8 comments on: The Anatomy of Super Metroid | 9 | Hidden depths

  1. Pip

    I am sure that eventually there will be comments on how you can use the shine spark to get past certain areas covered in this update before you should. However, thinking about this makes me wonder, how much of the ability to sequence break was intended vs unintended?

  2. Morzas

    Reading these made me feel nostalgic for Super Metroid commercials, and I eventually found this Japanese one: http://www.youtube.com/watch?v=aG6c2JOuGuk

  3. Googleshng

    The fact that shinesparking and wall jumping exist in the first place would suggest that they fully intended to allow players to sequence break all over.

  4. COtheLegend

    One note I would like to add about the Ice Beam: I believe a fully charged Ice Beam shot will always freeze an enemy. I will have to check this just to be sure.

    • J. Parish

      Nope, some of the really huge enemies (giant side hoppers, etc.) just shrug it off.

  5. Natabuu

    In my playthough last year, I actually got stuck for a while in the big room after Crocomire. I forgot about the running jump and kept trying to shine park my way up there.

  6. pkb

    This was the second segment where I got stuck in my first playthrough. I had completely forgotten about the shaft on the way to the ice beam. It did give me the opportunity to spend a couple of hours scouring the rest of the map, so I guess I can’t complain.

  7. Ario

    @Pip: You asked, “How much of the ability to sequence break was intended vs unintended?” It’s impossible to answer that with any certainty. All that we know is that the game’s developers provided players with several means to do so, and that players have codified, through experimentation, ways to speedrun the game using those means. It is kind of amazing how (as far as I know — someone correct me if I’m wrong), no matter how much you ignore the intended sequence of events, there’s no way to get stuck in the game. I’m not sure how that happened. I can’t imagine that the developers had enough time to make sure of that.

    It was funny to return to fight Crocomire after getting the plasma beam, firing a powered up shot at its open mouth, and watching it flash like crazy until it had backed up onto the unstable surface and fell in. Just one shot!

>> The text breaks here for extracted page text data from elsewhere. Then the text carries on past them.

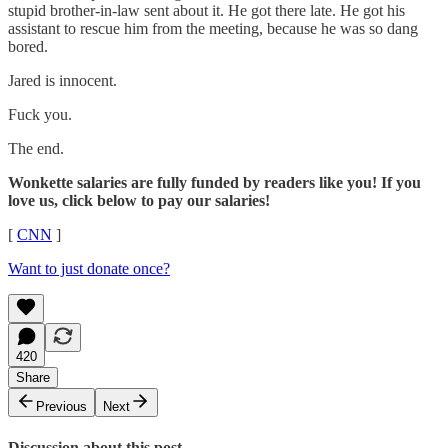
stupid brother-in-law sent about it. He got there late. He got his
assistant to rescue him from the meeting, because he was so dang
bored.
Jared is innocent.
Fuck you.
The end.
Wonkette salaries are fully funded by readers like you! If you
love us, click below to pay our salaries!
[
CNN
]
Want to just donate once?
420
Share
Previous
Next
Discussion about this post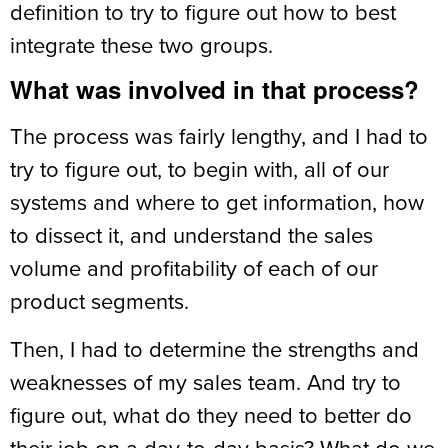
definition to try to figure out how to best
integrate these two groups.
What was involved in that process?
The process was fairly lengthy, and I had to
try to figure out, to begin with, all of our
systems and where to get information, how
to dissect it, and understand the sales
volume and profitability of each of our
product segments.
Then, I had to determine the strengths and
weaknesses of my sales team. And try to
figure out, what do they need to better do
their job on a day-to-day basis? What do we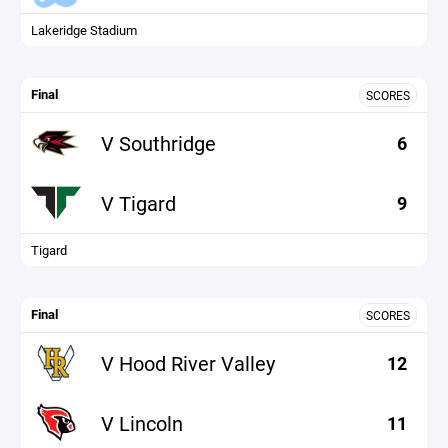
Lakeridge Stadium
Final
SCORES
V Southridge
6
V Tigard
9
Tigard
Final
SCORES
V Hood River Valley
12
V Lincoln
11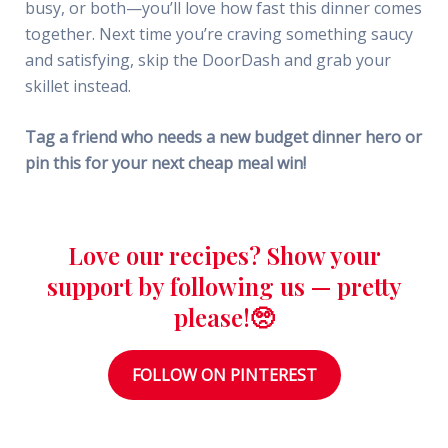
busy, or both—you’ll love how fast this dinner comes
together. Next time you’re craving something saucy
and satisfying, skip the DoorDash and grab your
skillet instead.
Tag a friend who needs a new budget dinner hero or
pin this for your next cheap meal win!
Love our recipes? Show your
support by following us — pretty
please!🥺
FOLLOW ON PINTEREST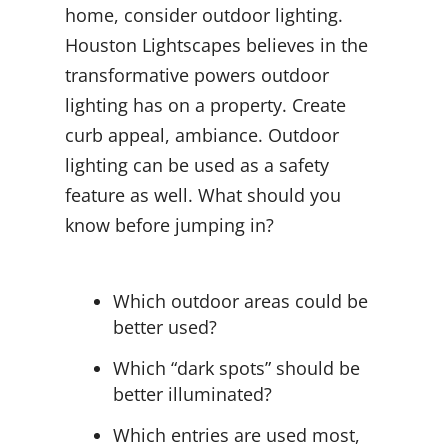
home, consider outdoor lighting.
Houston Lightscapes believes in the
transformative powers outdoor
lighting has on a property. Create
curb appeal, ambiance. Outdoor
lighting can be used as a safety
feature as well. What should you
know before jumping in?
Which outdoor areas could be
better used?
Which “dark spots” should be
better illuminated?
Which entries are used most,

    The X-Ray scope is hard for me to accept. Anyone who has gotten far enough in the game to find it clearly understands enough of the design principles at work to not need a helping hand; the scope takes away some the boundary-nudging archeological mystique of exploration; and, like Jeremy notes, it breaks up the standard of Samus’ abilities having two sides. Sure, it’s optional — but it still exists, and that mere presence has an effect on the integrity of the world (just like the maps). I wonder if it was a last-minute addition after concern was expressed by higher-ups about the game’s general level of penetrability.